Model Testing and Numerical Simulations of Seakeeping Performance for High-Speed Vessels

摘要

Given the need to support the long distance deployment of men and material, the US Navy has been exploring the engineering limits and capabilities of open ocean operation for high-speed ships. Of great concern are the risks associated with: Ship Motions - Human Factors''' Ship Dynamic Stability and Manoeuvring Ship Dynamic Loads In order to address these risks, an initial assessment of design tools has been be carried out under the auspices of the Office of Naval Research. The initial goal of this effort was to determine the current state of the art in predicting ship motions of high-speed ships. Under this initiative, the ship motions and loads prediction program, Large Amplitude Motions Program (LAMP), has been evaluated. This program is a time-domain simulation model specifically developed for computing the motions and loads of a ship operating in extreme sea conditions.

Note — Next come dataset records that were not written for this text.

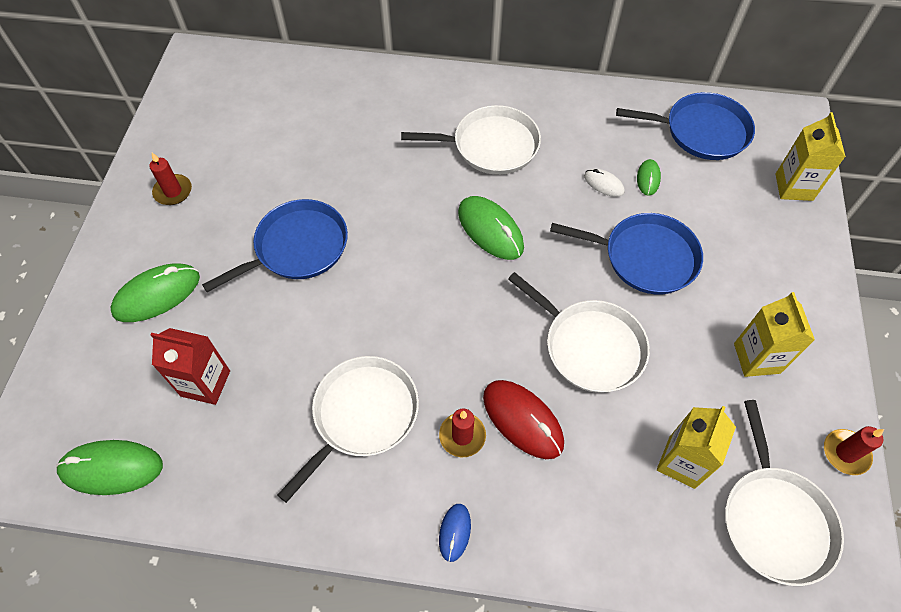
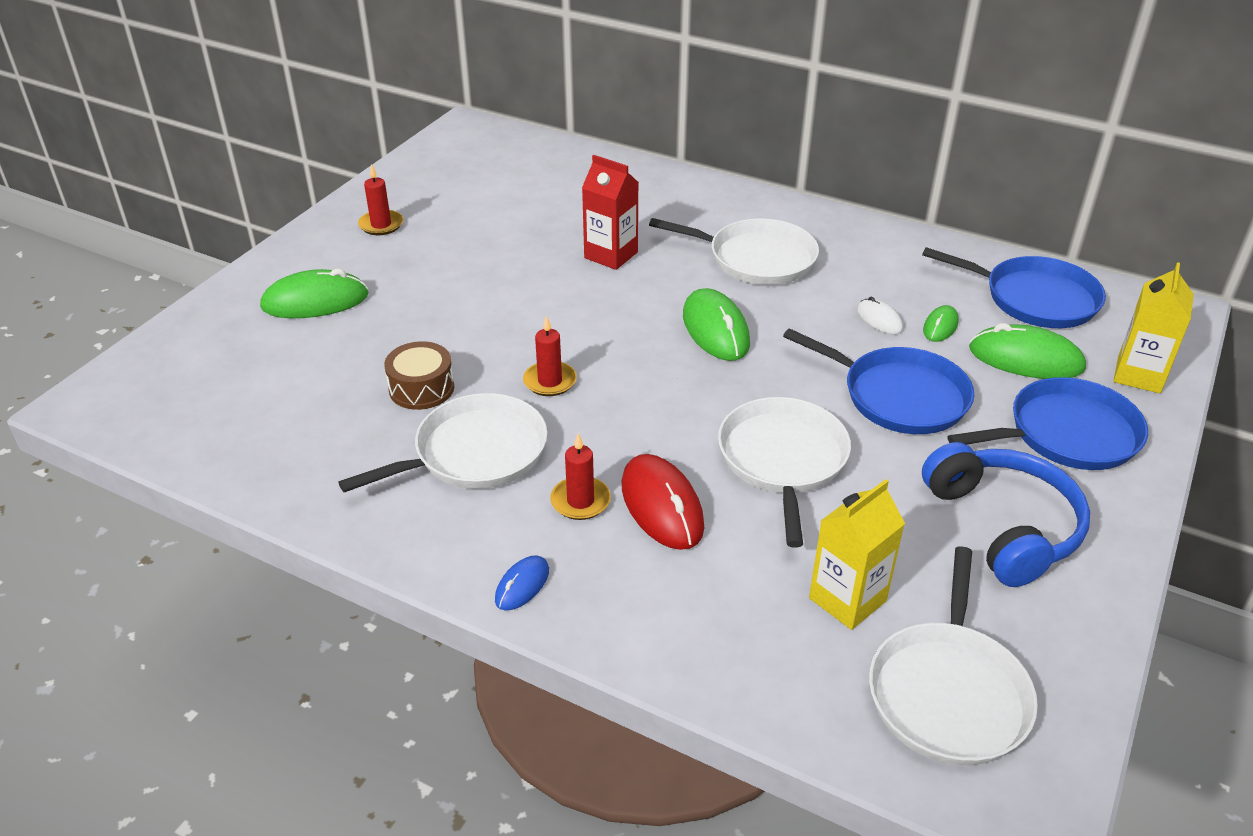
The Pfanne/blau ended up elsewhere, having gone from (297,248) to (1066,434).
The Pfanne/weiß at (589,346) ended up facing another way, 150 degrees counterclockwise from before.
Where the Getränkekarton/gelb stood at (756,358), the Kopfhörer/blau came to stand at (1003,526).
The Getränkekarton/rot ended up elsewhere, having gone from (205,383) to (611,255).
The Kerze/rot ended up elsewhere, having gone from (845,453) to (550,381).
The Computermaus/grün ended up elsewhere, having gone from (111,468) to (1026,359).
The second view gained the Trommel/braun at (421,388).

In order to perform these simulations, LAMP uses a time stepping approach in which all of the forces and moments acting on the ship are integrated in the time-domain using a 4th-order Runge-Kutta algorithm. Specific account of those forces due to the wave-body interaction, appendages, control systems, and green- water-on-deck, are included in the computation at each time step and the 6- degree-of-freedom (DOF) equations of motions. Using the LAMP suite of programs, numerical predictions were made and compared with two sets of model test data. Included among the comparisons were predictions for pitch, roll and heave acceleration in both head and oblique sea conditions.